Лоранская слушала и улыбалась. Все ей казалось так ново и своеобразно здесь. Даже борьба не страшила ее. Борьба была необходима: постоянные удачи могли бы избаловать, изленить ее, а эти уколы не пугали Валентину, потому что она не сомневалась уже в успехе. Очевидно, она родилась под счастливой звездой. Она не чувствовала до сих пор кипучей жизни; то, что давала ей судьба, было вполне тихо и спокойно, хотя бывали и лишения, и неприятности. Теперь же она была счастлива вполне.

Когда Лелечка, зашедшая за нею на репетицию, чтобы вместе ехать за покупками в Гостиный двор, увидела Валентину, она с удивлением отступила от сестры.

– Что ты? – недоумевала та.

– Ай, какая ты хорошенькая! – с нескрываемым восхищением произнесла младшая сестра. – Ты всегда красива, а теперь лицо у тебя такое… ну как бы это сказать… ну, хорошенькая ты попросту. Уди-ви-тельно!

– Что удивительно? – усмехнулась Валентина, – что я хорошенькая? Очень любезно!

– Ах, не то, не то! – всплеснула руками Лелечка. – Просто ты какая-то особенная стала, не прежняя Валя, сдержанная, спокойная, а новая, доступная, милая, простая! Знаешь? если б Володя сейчас тебя увидел, он с ума бы сошел от восторга.

– Ну, это еще не великая заслуга, Володю с ума свести: он очень восторженный и не требовательный, наш Володя.

– Не говори. Ведь вот же выбрал он тебя, а не Сонечку Гриневич, ни другую. Значит, у него вкус есть и требовательность известная… Ты – красавица!

– Вот тебе раз, а сейчас только хорошенькой называла! – снова усмехнулась Валентина. – Да я у тебя не по дням, а по часам хорошею, Лелечка. Славная ты!

Сестры вышли из театра и поспешно шагали теперь по направлению к Первой линии в ожидании конки. И вдруг Лелечка взглянула на свою спутницу и расхохоталась звонко.

– Что с тобой? – удивилась та.

– Вот что, значит, привычка, – смеялась Лелечка, – ведь мы утром решили на извозчике ехать, а теперь по привычке конки ждем. И вовсе позабыли, что мы теперь – богачихи.

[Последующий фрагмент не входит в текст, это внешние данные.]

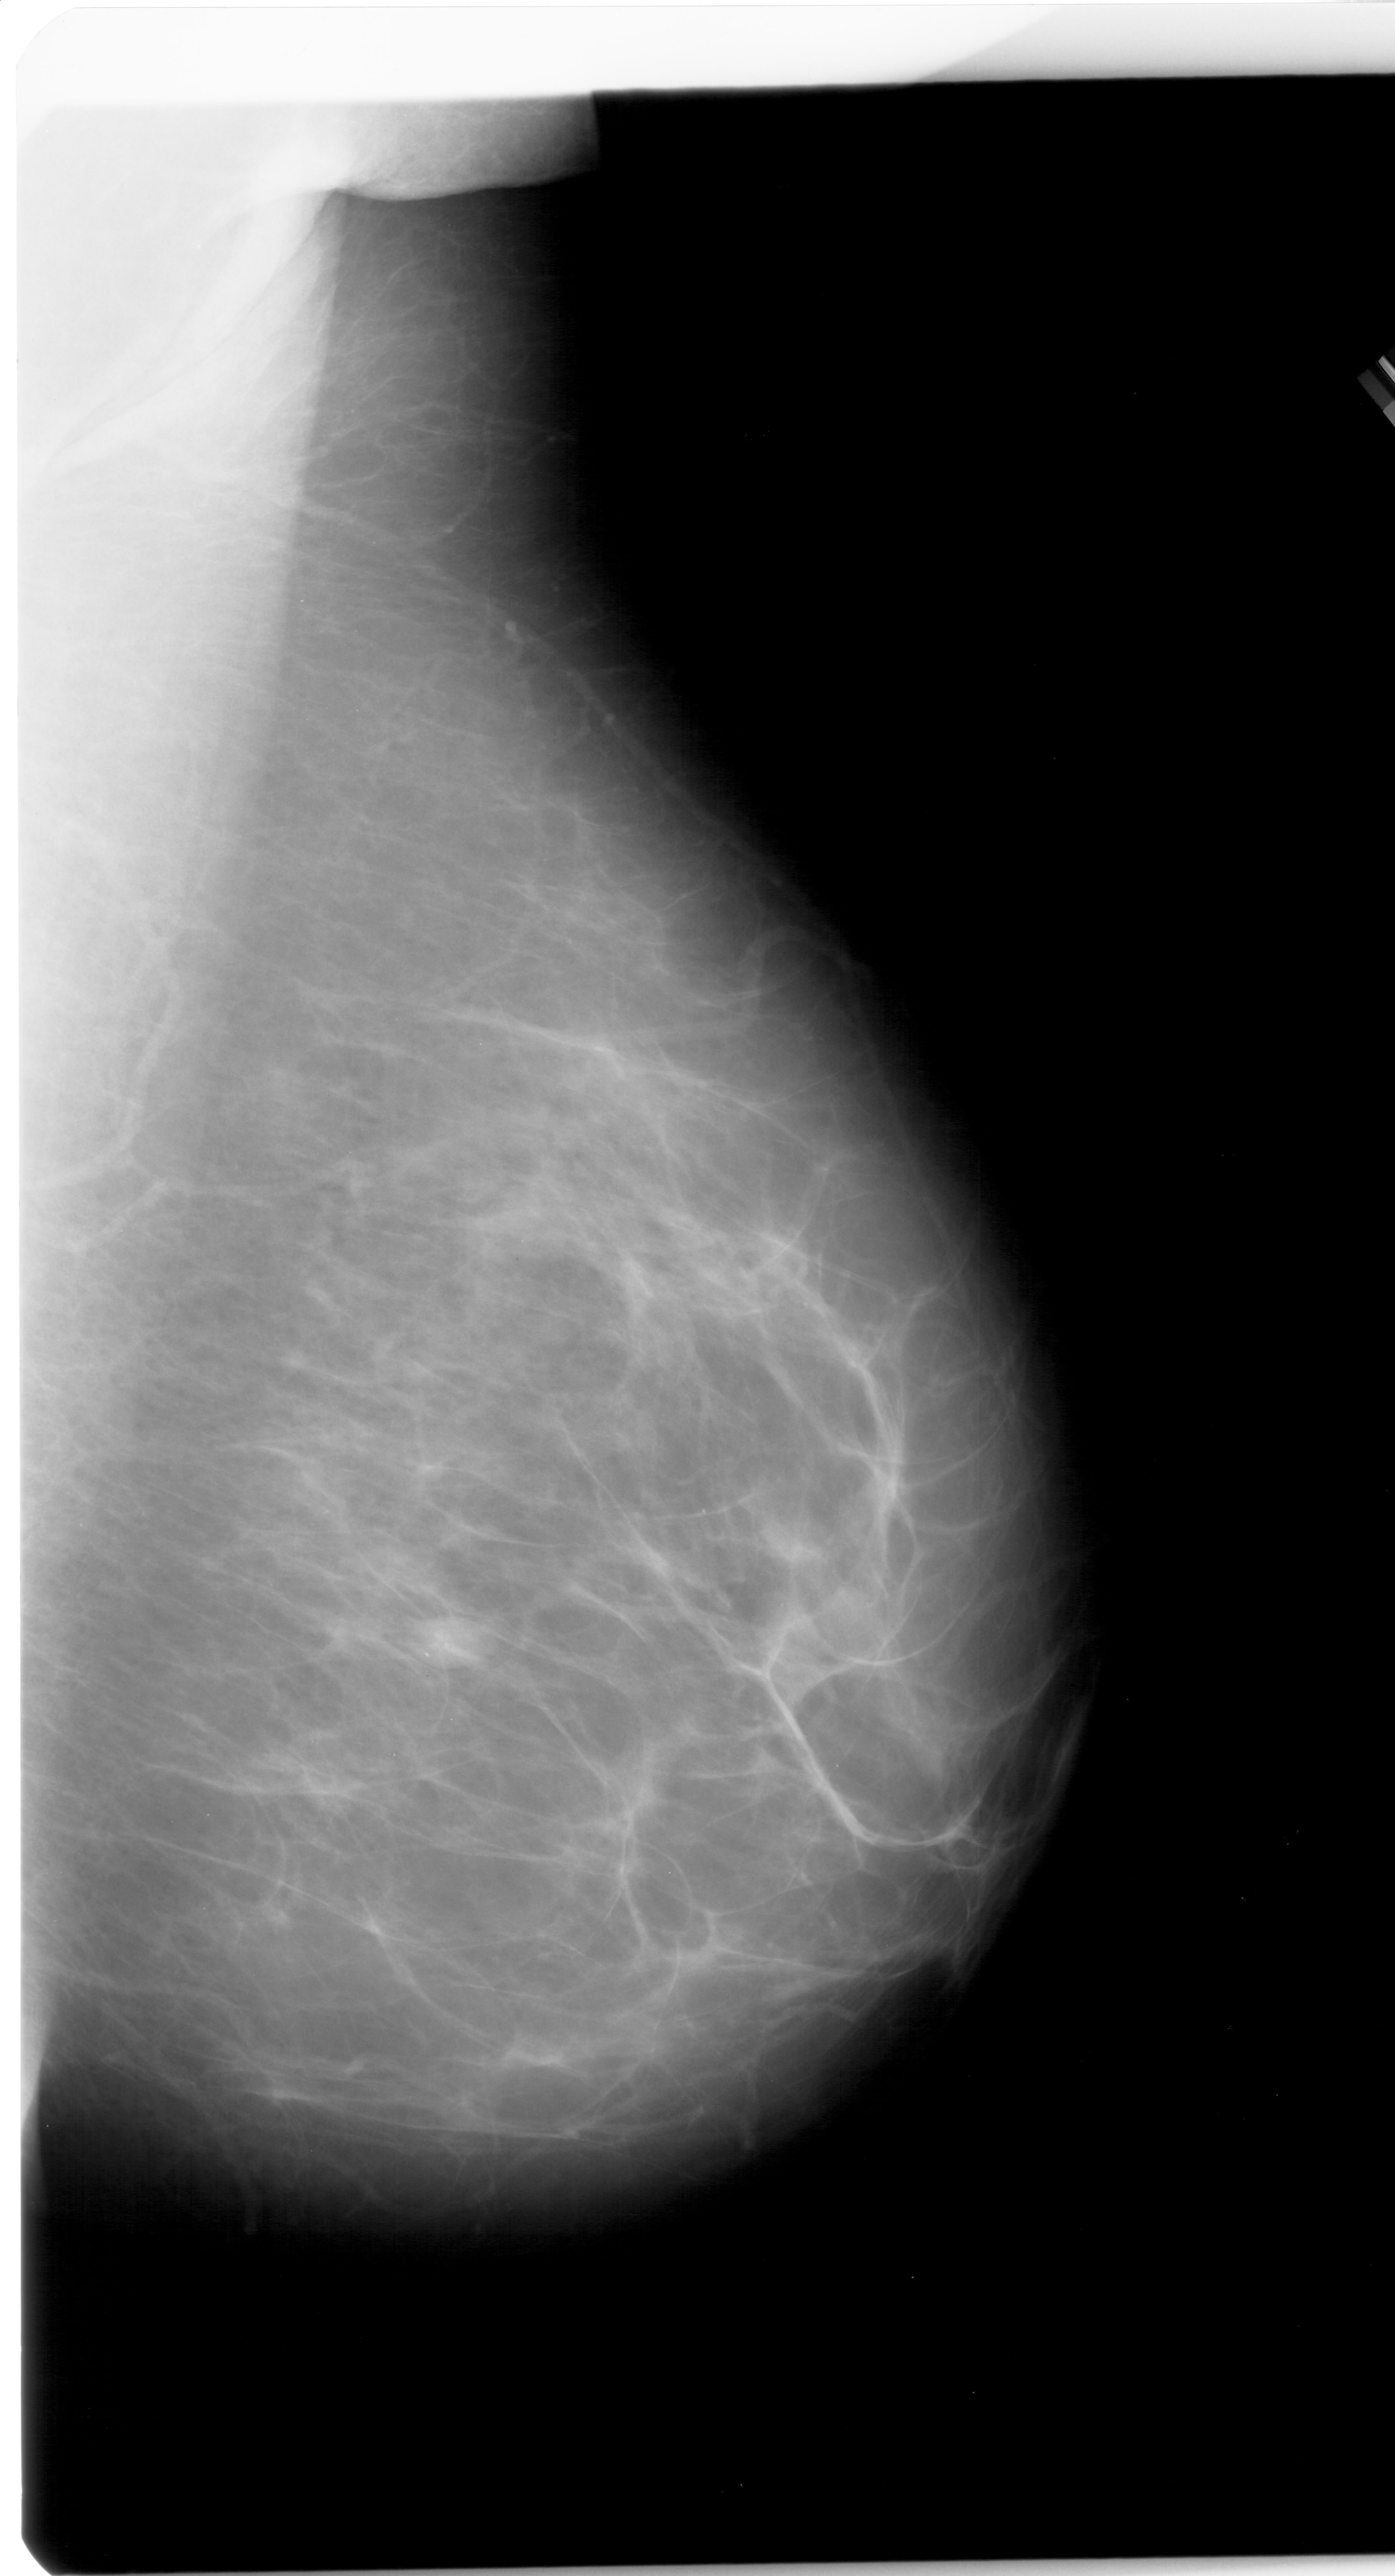
Mammogram (digitized film). Right breast. MLO view. 1395 × 2576 image matrix.
Expert-marked regions of interest on this film, with their recorded descriptors:
- mass, shape oval, margins circumscribed; BI-RADS assessment category 3; subtlety rating 4 on a 1 (subtle) to 5 (obvious) scale; pathology (as recorded): benign: bounding box (x1, y1, x2, y2) in pixels: (404, 1596, 496, 1672)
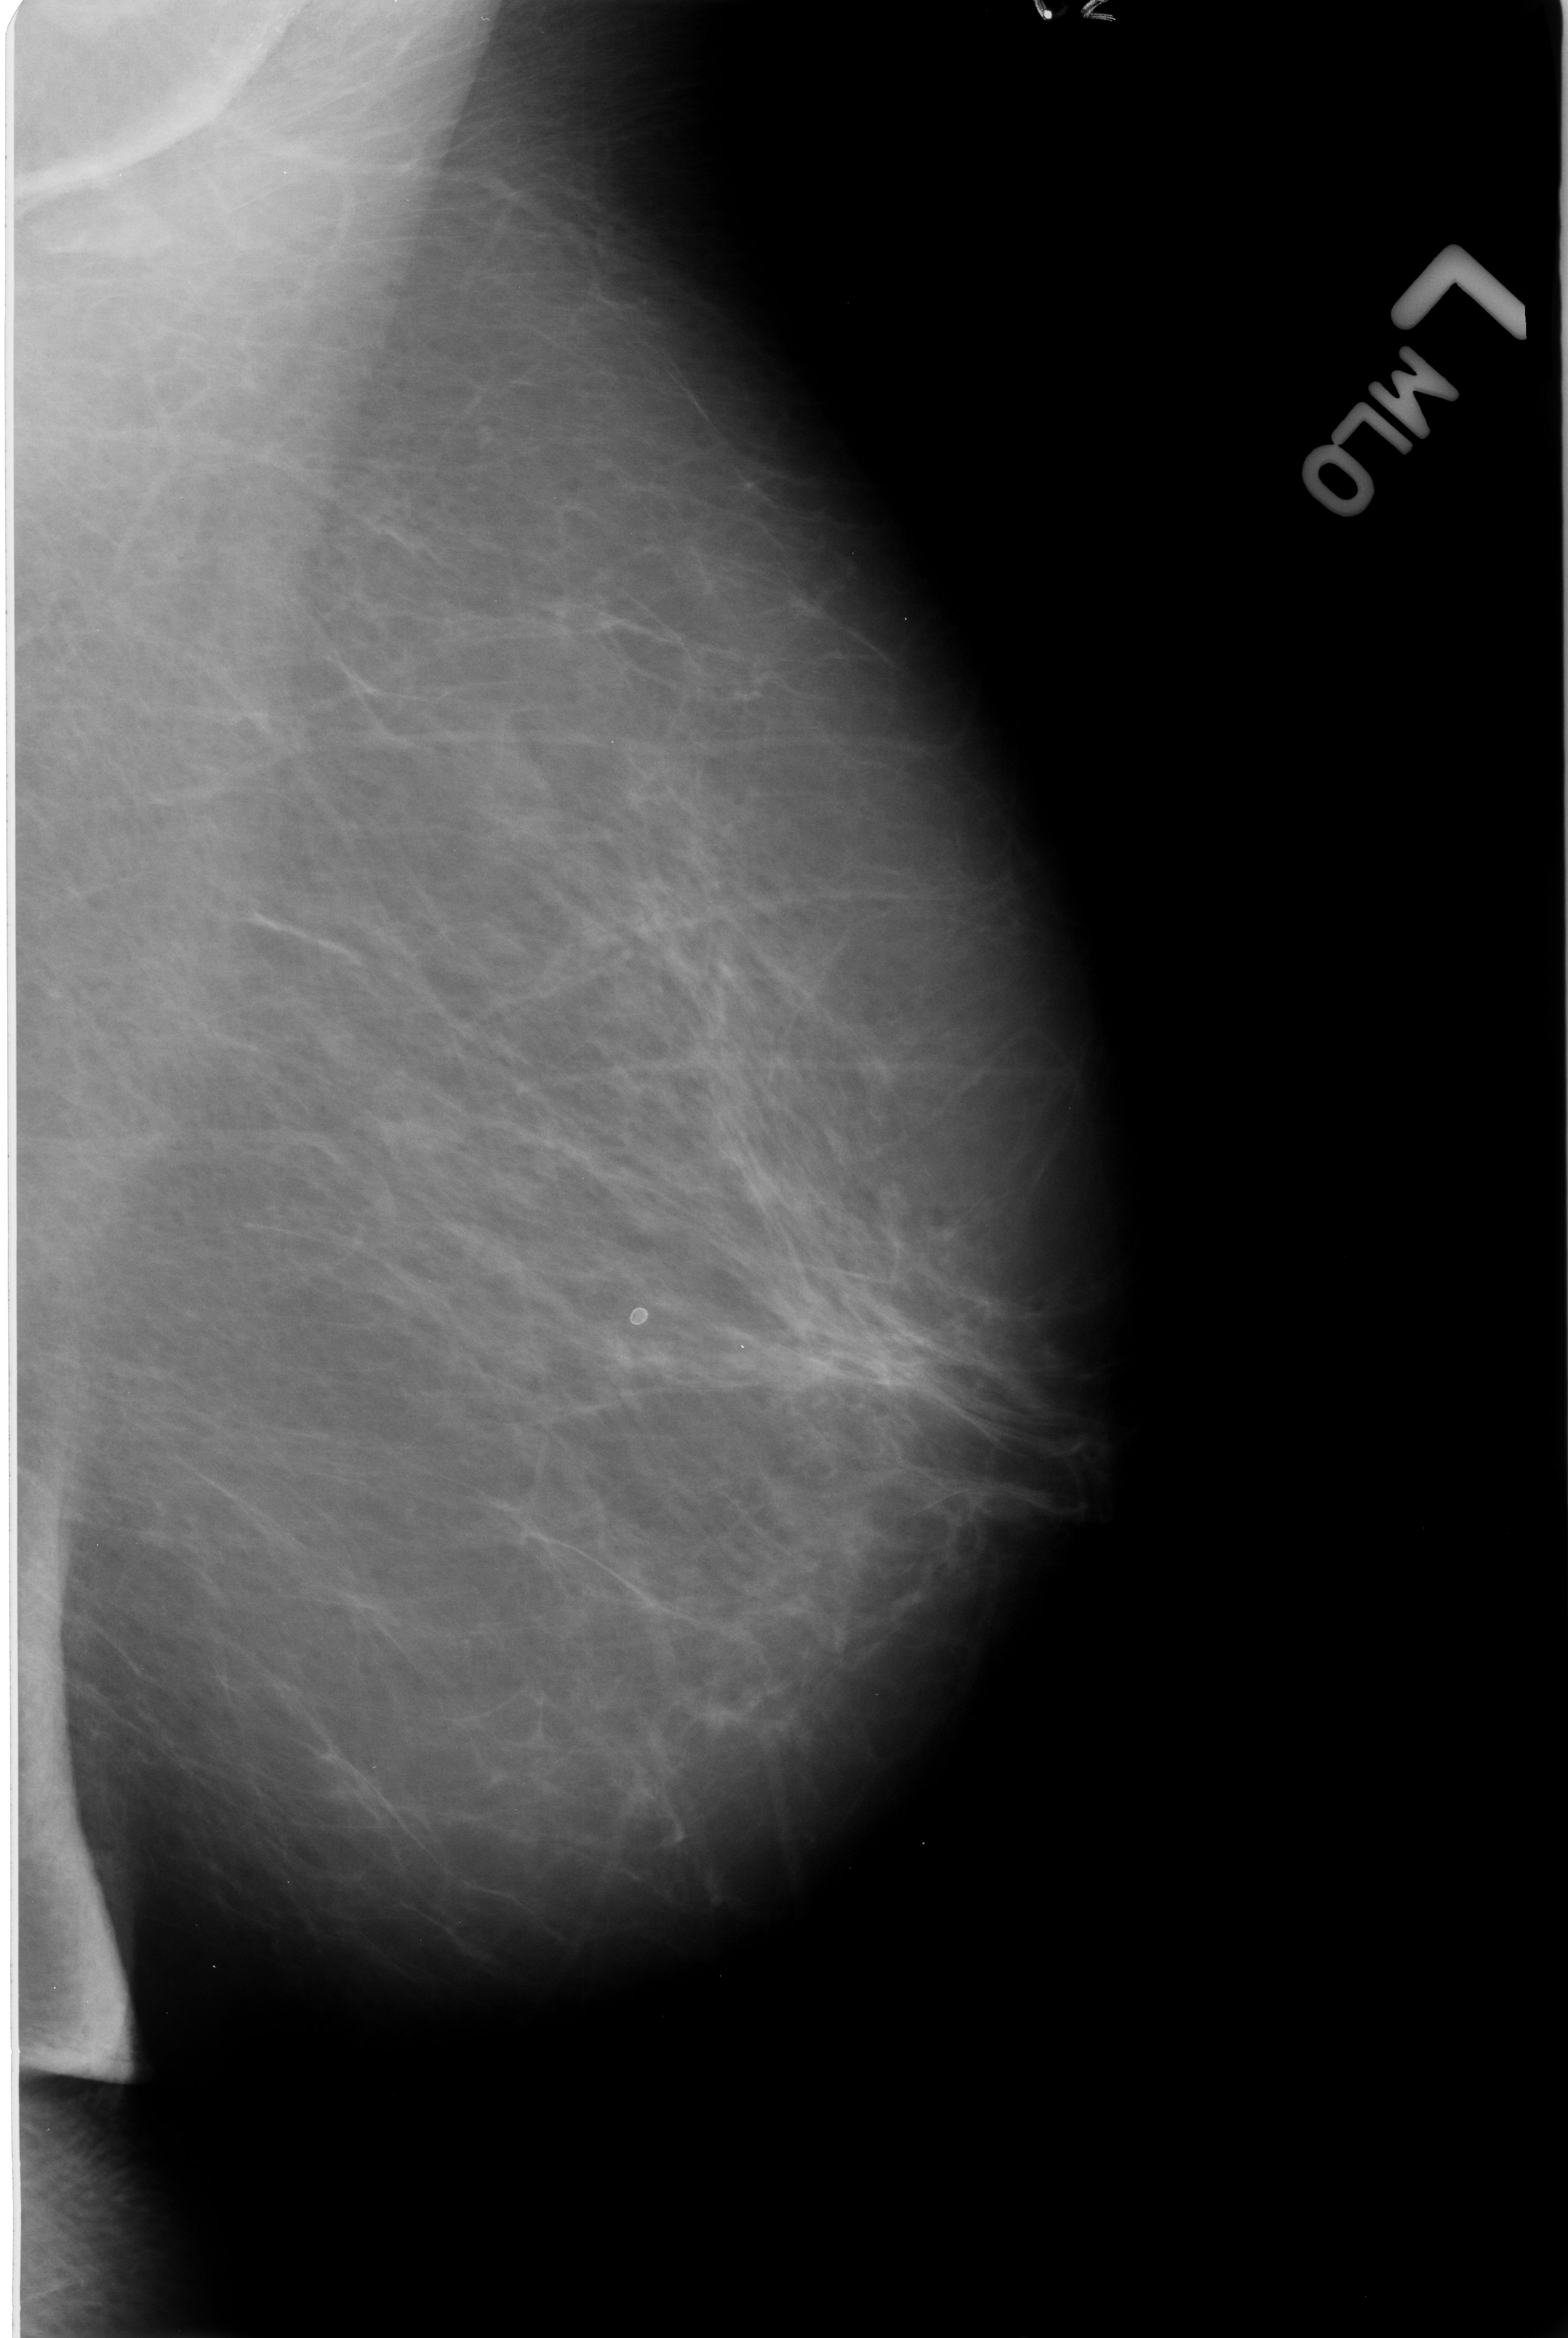
Mammogram (digitized film); left breast; mediolateral oblique (MLO) view; BI-RADS breast density category 2 (scale 1–4).
Abnormality record for this image: calcifications, morphology lucent center; BI-RADS assessment category 2; subtlety rating 4 on a 1 (subtle) to 5 (obvious) scale; benign without callback (not worked up further).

– Правда, – улыбнулась Валентина, – вот и выходит, что человек не скоро отвыкает от своих привычек, и мы еще не скоро от наших грошовых расчетов отвыкнем.

Последние слова Лоранская произнесла с чуть заметной желчью. Лелечка с удивлением взглянула на сестру. Она не понимала, почему вдруг так ненавистно отнеслась Валентина к тому, что составляло и еще недавно интерес их жизни. Лелечка хотела спросить об этом сестру, но почему-то удержалась. Они молча прошли еще немного, взяли извозчика и поехали в Гостиный двор.

XII

Если кто-либо особенно был доволен «свалившимся с неба» наследством из всей семьи Лоранских, так это Граня. Граня был окончательно вышиблен из колеи. Получение «наследства» совпало как раз со временем гимназического бала, и нет ничего удивительного, если Граня потерял голову, бегая по магазинам, выбирая себе сапоги, галстуки, перчатки, духи и прочие предметы моды, роскоши и туалета.

Граня окунулся с головою в свою любимую стихию. Тотчас же по окончании классов он несся домой, как на парусах, закусывал на скорую руку, брал у матери нужную ему сумму и сломя голову мчался на извозчике в Гостиный двор. Граня был как в горячке. Он покупал и нужное, и ненужное, и полезное, и бесполезное, – словом, все, что только бросалось в глаза и приковывало внимание юноши.

– Гранечка, не много ли будет? – осторожно останавливала своего любимца Марья Дмитриевна. – Ведь четвертую сотенку меняешь, а что купил? Глядеть не на что. Белье-то какое непрактичное, на год его не хватит. И воротнички опять! Раньше «монополь» носил и был доволен, а теперь голландские! Одной прачке чего переплатить придется.

– Прачке из моих денег платите! – фыркал недовольно Граня. – Что же вы беспокоитесь? И как это вы странно, мама, «мо-но-поль!» Теперь «монополь» никто из порядочных людей не носит – приказчики одни. А белье я самое модное купил, крапинками. И у графа Стоютина такое же, и у Миши Завьялова, и у Берлинга, наконец!

– Гранюшка, да ведь то богачи, аристократы… графы да князья, а Берлинг – сын банкира, есть где разойтись… а ведь ты…

– Ах, мама, – досадливо перебивал юноша, – что у вас за нелепость делить людей на классы… Ведь не в древности же мы живем, отстало это… Аристократы, демократы, все это относительное понятие. Кто горд и независим, тот и аристократ… А деньги у меня есть пока, слава Богу, и скупердяйничать ими не намерен.

– Гранюшка! Ты бы полегче, все же! Ведь тают у тебя деньги-то, как сахар… Голубчик, ради тебя же хлопочу! – и даже слезинки навернулись на глаза доброй Марьи Дмитриевны.

Граня притих. Легкое облачко раздумья набежало на его красивое лицо, потом все черты разом осветились милым выражением детского благодушия.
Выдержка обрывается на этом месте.